Report how many lines of the material contain the string "series", matching case exactly. Give only the number.

• Dataset excerpts:
* * *

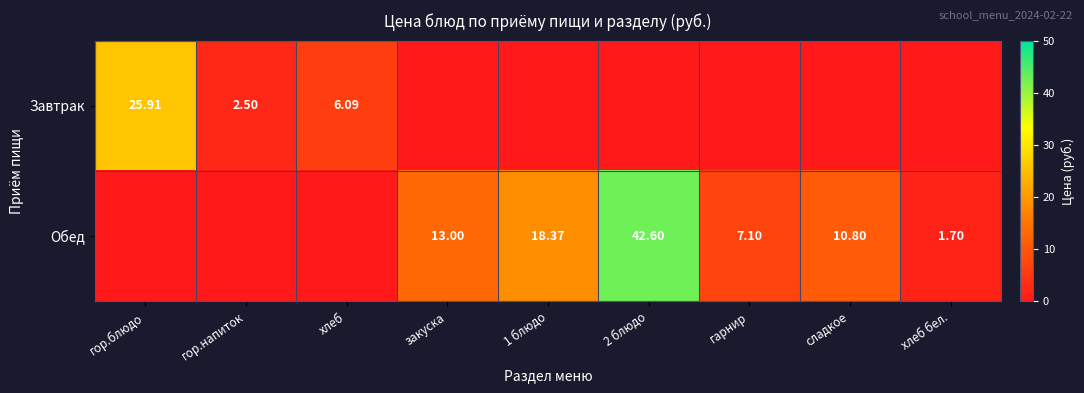

Count the number of data series in this chart.

2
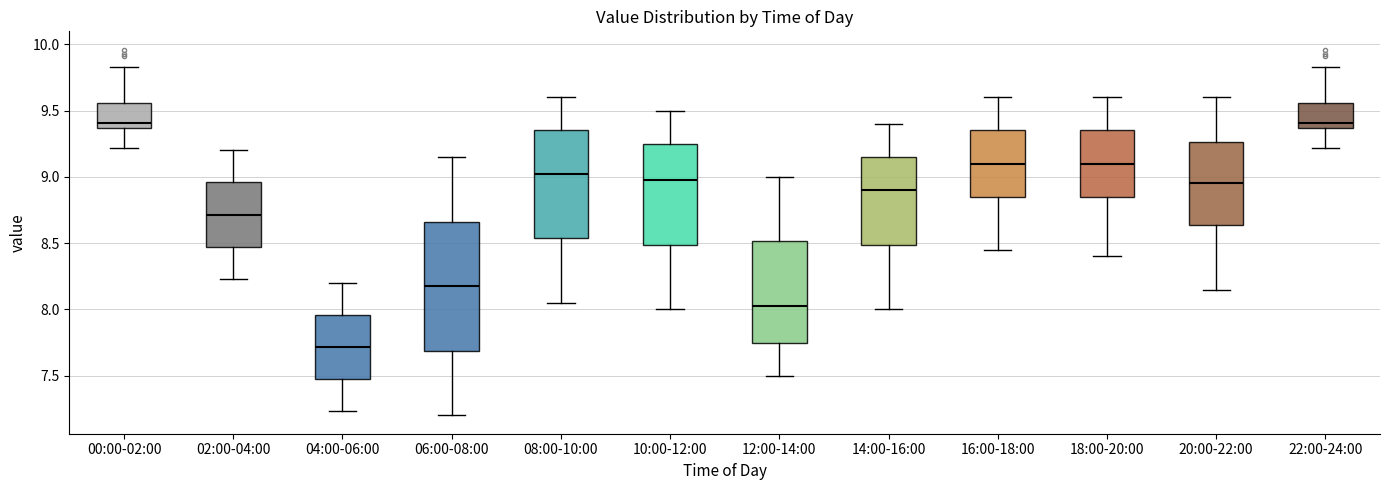

Which box is the tallest, from its lower edge to its upper edge?

06:00-08:00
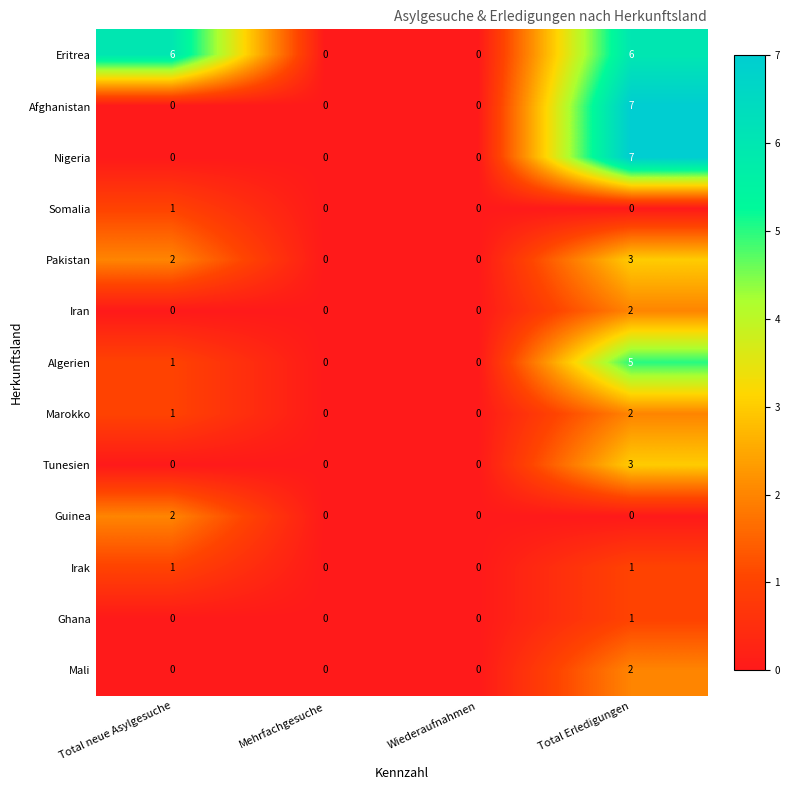

What is the difference between the maximum and minimum values in the Algerien series?

5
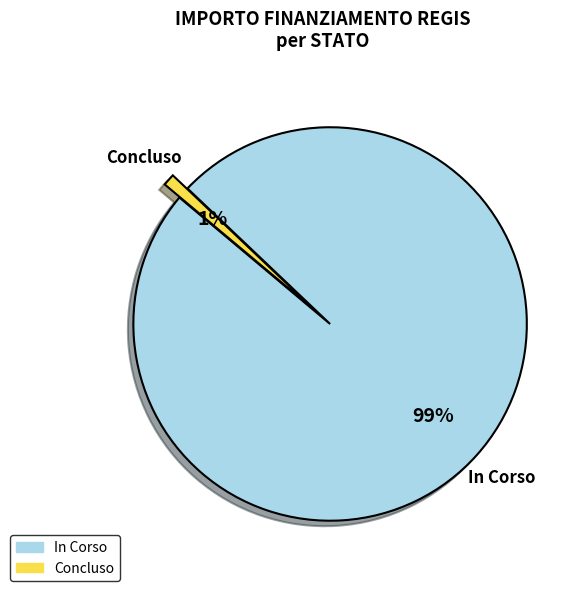

Is there any slice that represents more than half of the pie?

Yes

* * *

• RESULT BELOW:
2